* [Exercise goal]:
What lines in the material hold the string "page"? Return every one of them.

* [Input material]:
========================================

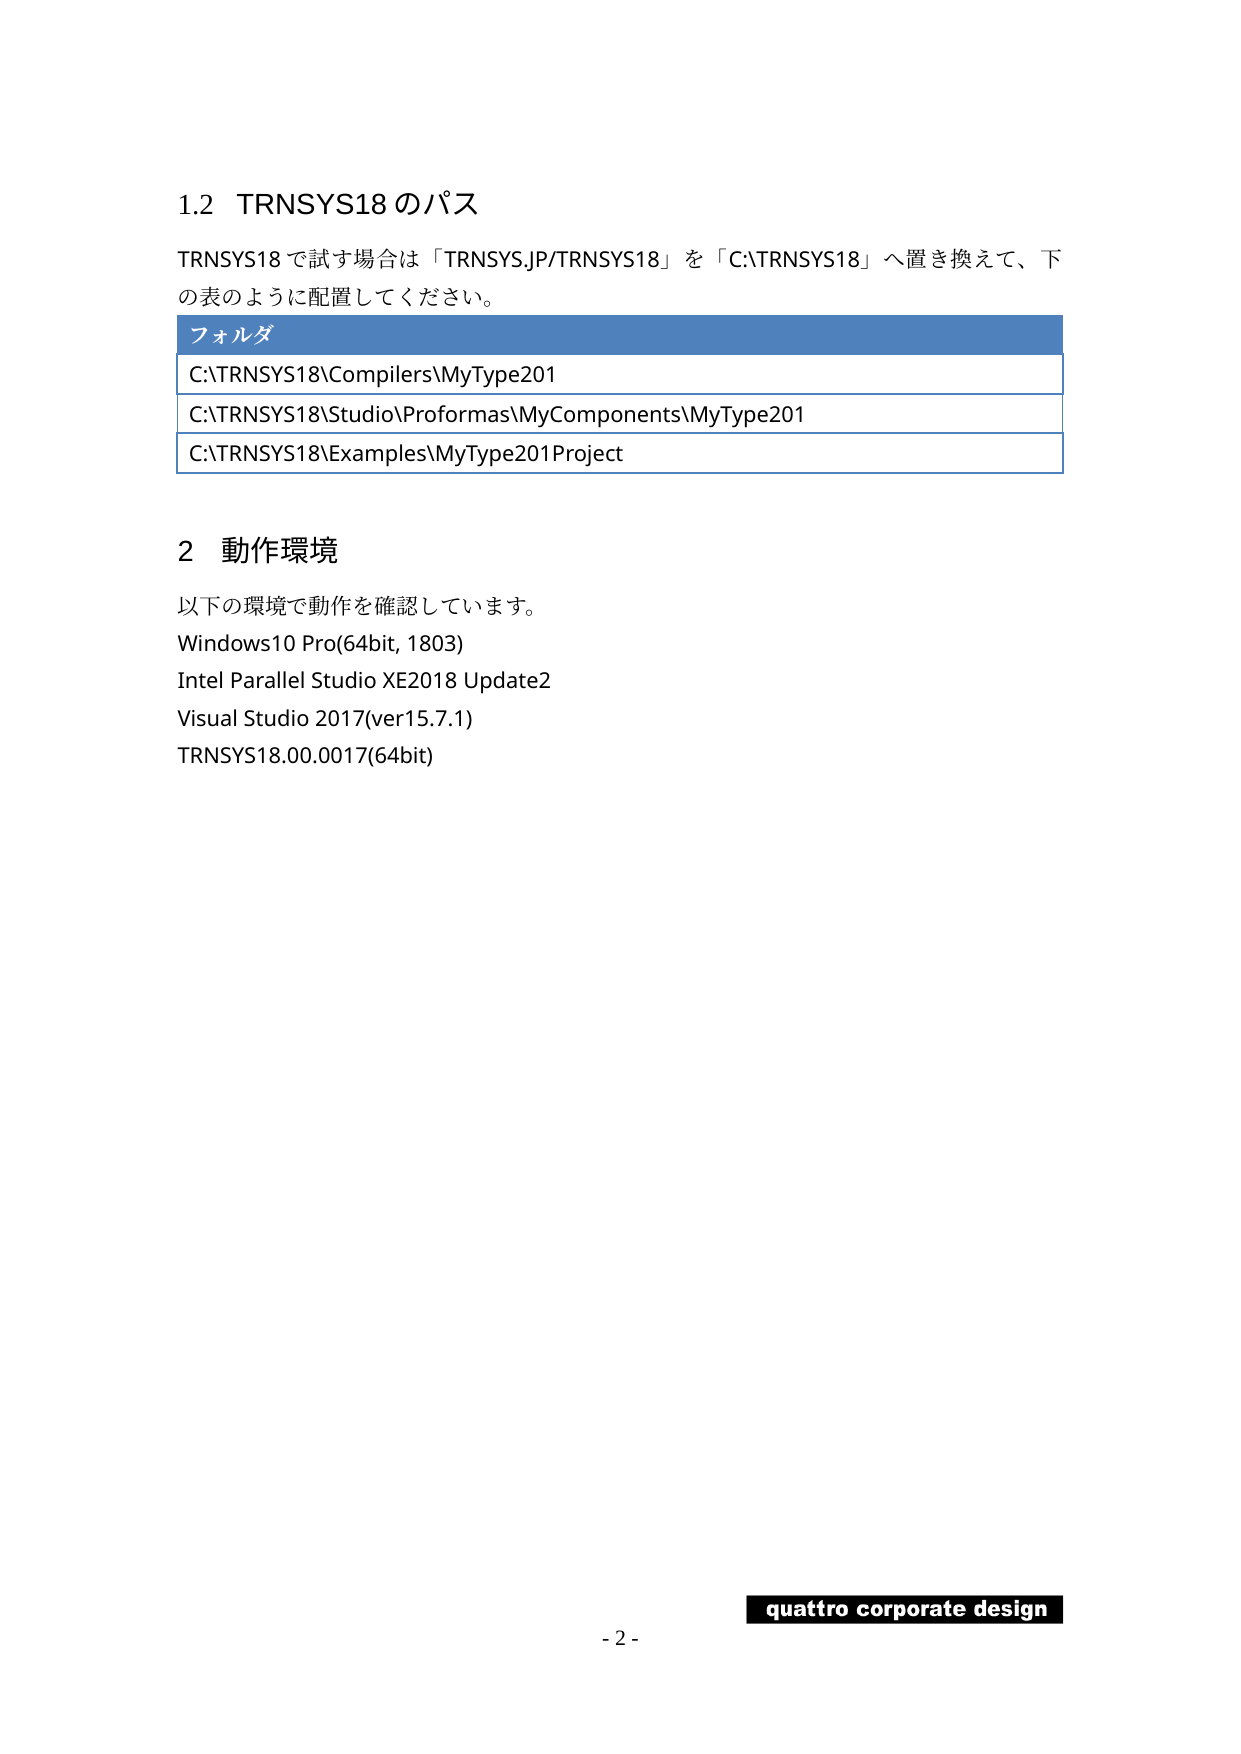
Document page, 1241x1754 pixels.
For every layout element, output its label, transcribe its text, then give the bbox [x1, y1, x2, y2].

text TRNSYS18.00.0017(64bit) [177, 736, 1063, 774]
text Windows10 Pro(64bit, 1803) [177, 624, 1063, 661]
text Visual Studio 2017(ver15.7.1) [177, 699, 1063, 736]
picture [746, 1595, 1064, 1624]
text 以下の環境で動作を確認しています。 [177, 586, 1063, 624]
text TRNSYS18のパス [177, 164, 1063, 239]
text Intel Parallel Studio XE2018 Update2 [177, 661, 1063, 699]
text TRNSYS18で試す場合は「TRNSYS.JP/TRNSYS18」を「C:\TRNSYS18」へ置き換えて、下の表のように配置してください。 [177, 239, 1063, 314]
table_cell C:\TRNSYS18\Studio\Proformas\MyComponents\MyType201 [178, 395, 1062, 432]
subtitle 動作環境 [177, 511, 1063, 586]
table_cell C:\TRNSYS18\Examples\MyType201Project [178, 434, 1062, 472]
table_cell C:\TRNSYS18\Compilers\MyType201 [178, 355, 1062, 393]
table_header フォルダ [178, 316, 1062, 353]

========================================

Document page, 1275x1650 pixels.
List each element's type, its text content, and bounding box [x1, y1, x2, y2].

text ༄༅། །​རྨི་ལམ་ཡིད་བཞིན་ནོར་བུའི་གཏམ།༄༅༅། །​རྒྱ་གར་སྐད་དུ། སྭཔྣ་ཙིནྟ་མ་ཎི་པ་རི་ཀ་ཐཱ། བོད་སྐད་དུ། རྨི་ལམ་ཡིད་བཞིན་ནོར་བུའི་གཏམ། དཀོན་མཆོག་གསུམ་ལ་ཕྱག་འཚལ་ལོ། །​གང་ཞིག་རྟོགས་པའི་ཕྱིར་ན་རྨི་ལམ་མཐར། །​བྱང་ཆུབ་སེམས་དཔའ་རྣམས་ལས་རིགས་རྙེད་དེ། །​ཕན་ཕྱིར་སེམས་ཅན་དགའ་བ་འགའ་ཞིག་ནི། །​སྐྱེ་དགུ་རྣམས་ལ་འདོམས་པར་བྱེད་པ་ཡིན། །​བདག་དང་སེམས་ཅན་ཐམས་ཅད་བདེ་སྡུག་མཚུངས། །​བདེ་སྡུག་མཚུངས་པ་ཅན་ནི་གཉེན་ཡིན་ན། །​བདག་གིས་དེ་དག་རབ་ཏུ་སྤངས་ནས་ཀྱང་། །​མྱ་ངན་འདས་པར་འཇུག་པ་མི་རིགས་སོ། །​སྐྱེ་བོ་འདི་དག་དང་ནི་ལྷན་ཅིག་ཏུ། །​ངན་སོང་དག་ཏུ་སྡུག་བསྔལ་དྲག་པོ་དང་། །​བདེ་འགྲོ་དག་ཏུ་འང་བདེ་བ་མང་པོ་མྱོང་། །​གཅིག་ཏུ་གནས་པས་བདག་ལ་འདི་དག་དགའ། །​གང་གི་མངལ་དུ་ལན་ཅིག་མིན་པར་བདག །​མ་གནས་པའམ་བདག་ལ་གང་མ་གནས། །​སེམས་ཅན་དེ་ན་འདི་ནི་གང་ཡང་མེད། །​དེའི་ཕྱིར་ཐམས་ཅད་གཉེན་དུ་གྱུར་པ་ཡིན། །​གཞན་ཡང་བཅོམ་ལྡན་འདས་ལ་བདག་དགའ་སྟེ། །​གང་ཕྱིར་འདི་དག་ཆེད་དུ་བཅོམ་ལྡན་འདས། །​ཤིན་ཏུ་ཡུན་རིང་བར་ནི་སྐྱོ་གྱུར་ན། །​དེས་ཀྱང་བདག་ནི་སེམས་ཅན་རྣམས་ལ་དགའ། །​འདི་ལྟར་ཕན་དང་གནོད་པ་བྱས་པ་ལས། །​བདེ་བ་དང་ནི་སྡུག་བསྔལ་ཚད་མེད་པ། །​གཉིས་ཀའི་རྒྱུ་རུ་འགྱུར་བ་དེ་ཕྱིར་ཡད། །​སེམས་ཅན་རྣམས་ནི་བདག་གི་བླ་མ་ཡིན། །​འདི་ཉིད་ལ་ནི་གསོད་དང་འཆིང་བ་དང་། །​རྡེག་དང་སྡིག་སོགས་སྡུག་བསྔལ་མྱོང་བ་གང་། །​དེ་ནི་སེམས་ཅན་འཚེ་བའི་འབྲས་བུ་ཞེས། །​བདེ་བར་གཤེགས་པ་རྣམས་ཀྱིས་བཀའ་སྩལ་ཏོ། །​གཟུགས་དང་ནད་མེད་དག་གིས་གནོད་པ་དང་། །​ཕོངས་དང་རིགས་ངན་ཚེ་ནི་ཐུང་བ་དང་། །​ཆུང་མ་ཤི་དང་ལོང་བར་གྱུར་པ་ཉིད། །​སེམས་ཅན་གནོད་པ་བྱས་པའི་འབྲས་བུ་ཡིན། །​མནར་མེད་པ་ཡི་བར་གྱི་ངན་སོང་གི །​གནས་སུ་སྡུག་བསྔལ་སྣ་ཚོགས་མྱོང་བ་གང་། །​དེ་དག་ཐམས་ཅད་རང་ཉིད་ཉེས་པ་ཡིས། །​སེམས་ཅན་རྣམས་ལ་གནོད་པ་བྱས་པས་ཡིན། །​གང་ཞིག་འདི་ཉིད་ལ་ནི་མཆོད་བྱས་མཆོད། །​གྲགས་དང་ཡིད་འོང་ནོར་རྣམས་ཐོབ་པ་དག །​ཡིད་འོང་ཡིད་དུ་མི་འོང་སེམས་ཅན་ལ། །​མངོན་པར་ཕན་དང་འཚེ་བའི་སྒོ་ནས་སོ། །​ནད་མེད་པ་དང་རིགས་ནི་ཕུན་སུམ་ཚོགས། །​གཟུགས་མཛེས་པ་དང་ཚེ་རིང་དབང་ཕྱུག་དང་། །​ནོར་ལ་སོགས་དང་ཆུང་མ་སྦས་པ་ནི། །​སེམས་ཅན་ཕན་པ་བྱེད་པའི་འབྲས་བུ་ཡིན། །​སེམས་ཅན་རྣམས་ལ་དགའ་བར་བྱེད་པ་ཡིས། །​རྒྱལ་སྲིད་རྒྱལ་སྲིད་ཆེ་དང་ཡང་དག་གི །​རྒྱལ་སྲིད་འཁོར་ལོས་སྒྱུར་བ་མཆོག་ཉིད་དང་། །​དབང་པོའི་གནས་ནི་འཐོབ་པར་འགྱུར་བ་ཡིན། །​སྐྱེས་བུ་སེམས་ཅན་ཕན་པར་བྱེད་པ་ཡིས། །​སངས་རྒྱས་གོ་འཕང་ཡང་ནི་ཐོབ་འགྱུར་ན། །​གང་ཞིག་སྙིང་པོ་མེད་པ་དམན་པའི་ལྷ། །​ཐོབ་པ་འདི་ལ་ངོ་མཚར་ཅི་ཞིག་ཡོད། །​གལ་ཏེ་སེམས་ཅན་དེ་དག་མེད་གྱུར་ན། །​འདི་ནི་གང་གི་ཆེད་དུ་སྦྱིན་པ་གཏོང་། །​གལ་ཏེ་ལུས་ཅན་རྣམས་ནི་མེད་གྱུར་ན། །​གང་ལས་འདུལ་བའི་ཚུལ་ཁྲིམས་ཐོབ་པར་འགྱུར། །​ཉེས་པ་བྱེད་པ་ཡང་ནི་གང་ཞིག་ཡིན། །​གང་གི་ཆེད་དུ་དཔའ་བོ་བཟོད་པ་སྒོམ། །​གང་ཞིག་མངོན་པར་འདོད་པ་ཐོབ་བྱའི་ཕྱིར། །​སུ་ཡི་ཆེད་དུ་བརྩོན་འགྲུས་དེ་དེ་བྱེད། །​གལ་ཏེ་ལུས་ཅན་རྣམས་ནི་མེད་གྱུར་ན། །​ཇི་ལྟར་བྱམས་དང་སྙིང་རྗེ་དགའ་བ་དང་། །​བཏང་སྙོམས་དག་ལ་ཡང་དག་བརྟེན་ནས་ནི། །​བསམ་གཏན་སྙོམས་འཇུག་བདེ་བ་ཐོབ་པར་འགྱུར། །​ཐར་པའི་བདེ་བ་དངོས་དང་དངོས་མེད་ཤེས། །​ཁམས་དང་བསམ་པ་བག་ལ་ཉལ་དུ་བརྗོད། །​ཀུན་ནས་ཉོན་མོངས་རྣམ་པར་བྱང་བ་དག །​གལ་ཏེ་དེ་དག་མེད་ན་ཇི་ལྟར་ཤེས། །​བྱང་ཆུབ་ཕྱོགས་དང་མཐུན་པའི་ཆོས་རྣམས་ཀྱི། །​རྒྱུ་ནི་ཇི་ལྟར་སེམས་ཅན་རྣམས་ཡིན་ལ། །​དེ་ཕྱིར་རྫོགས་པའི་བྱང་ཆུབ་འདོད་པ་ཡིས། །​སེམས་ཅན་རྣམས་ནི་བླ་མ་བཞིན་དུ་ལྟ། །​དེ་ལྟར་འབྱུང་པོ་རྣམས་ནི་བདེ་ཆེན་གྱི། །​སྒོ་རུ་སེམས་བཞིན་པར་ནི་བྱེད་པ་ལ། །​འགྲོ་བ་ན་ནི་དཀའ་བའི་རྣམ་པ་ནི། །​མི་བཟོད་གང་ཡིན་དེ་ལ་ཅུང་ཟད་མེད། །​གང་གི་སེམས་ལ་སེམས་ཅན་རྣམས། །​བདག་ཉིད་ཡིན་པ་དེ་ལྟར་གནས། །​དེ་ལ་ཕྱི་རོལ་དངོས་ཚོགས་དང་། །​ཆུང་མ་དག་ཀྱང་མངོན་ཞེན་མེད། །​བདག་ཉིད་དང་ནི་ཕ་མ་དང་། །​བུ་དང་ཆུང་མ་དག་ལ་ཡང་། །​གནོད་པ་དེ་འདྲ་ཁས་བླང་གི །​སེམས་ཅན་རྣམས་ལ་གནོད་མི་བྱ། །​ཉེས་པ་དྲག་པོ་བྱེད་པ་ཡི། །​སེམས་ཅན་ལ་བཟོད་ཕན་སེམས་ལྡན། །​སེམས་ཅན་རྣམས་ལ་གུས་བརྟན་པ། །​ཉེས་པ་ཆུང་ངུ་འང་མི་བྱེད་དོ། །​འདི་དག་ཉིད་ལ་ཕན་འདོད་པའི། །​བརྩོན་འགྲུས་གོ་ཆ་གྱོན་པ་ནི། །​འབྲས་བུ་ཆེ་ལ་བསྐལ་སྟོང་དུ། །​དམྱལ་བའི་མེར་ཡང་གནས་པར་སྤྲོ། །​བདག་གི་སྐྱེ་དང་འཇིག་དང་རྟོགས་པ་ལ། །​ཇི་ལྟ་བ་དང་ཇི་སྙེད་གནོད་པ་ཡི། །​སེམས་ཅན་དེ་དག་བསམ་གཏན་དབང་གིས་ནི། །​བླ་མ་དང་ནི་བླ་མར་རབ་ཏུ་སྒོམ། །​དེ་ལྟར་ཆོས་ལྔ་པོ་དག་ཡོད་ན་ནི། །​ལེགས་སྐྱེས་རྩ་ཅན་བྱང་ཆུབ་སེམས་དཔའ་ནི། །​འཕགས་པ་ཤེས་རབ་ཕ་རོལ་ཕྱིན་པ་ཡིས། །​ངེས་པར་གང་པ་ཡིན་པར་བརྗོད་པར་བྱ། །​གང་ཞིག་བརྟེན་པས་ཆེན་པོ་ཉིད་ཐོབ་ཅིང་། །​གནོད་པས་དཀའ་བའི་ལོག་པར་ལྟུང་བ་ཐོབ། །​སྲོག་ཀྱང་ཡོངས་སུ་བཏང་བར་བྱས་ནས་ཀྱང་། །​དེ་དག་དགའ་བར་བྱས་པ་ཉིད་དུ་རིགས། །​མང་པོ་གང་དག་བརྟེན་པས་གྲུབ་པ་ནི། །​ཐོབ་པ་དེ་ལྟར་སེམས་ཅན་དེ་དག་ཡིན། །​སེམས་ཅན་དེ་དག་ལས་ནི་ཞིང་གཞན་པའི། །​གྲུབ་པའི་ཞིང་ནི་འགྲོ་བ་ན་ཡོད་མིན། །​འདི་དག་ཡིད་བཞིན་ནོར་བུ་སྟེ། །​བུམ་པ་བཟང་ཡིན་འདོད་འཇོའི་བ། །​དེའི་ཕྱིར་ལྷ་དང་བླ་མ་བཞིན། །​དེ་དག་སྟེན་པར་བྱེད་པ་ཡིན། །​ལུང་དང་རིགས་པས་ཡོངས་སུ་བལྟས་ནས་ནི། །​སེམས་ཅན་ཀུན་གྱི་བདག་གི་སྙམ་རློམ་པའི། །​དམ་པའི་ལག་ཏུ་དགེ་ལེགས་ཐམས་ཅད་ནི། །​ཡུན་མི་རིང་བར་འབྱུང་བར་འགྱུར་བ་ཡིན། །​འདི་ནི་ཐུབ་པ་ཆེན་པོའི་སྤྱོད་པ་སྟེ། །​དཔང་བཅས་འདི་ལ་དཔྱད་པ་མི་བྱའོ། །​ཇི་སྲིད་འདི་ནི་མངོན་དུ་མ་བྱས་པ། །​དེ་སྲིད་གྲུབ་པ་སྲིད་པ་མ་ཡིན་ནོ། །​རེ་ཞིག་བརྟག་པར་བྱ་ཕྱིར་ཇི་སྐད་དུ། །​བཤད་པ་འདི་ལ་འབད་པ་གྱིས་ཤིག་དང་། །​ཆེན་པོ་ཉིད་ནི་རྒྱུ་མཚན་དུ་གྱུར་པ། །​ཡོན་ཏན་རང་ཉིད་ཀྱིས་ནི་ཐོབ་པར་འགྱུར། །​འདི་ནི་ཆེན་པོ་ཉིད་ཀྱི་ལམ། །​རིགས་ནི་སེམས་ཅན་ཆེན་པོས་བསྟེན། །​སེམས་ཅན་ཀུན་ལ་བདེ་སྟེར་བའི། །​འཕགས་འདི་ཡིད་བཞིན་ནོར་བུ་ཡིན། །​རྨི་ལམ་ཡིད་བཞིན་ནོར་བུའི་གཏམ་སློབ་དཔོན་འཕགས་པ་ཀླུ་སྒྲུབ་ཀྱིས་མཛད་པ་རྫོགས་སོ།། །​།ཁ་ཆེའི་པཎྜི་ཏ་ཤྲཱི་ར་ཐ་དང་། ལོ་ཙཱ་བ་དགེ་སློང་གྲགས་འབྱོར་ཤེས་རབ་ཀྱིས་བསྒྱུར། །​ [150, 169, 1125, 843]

========================================

* [Answer for the task]:
Document page, 1241x1754 pixels.
Document page, 1275x1650 pixels.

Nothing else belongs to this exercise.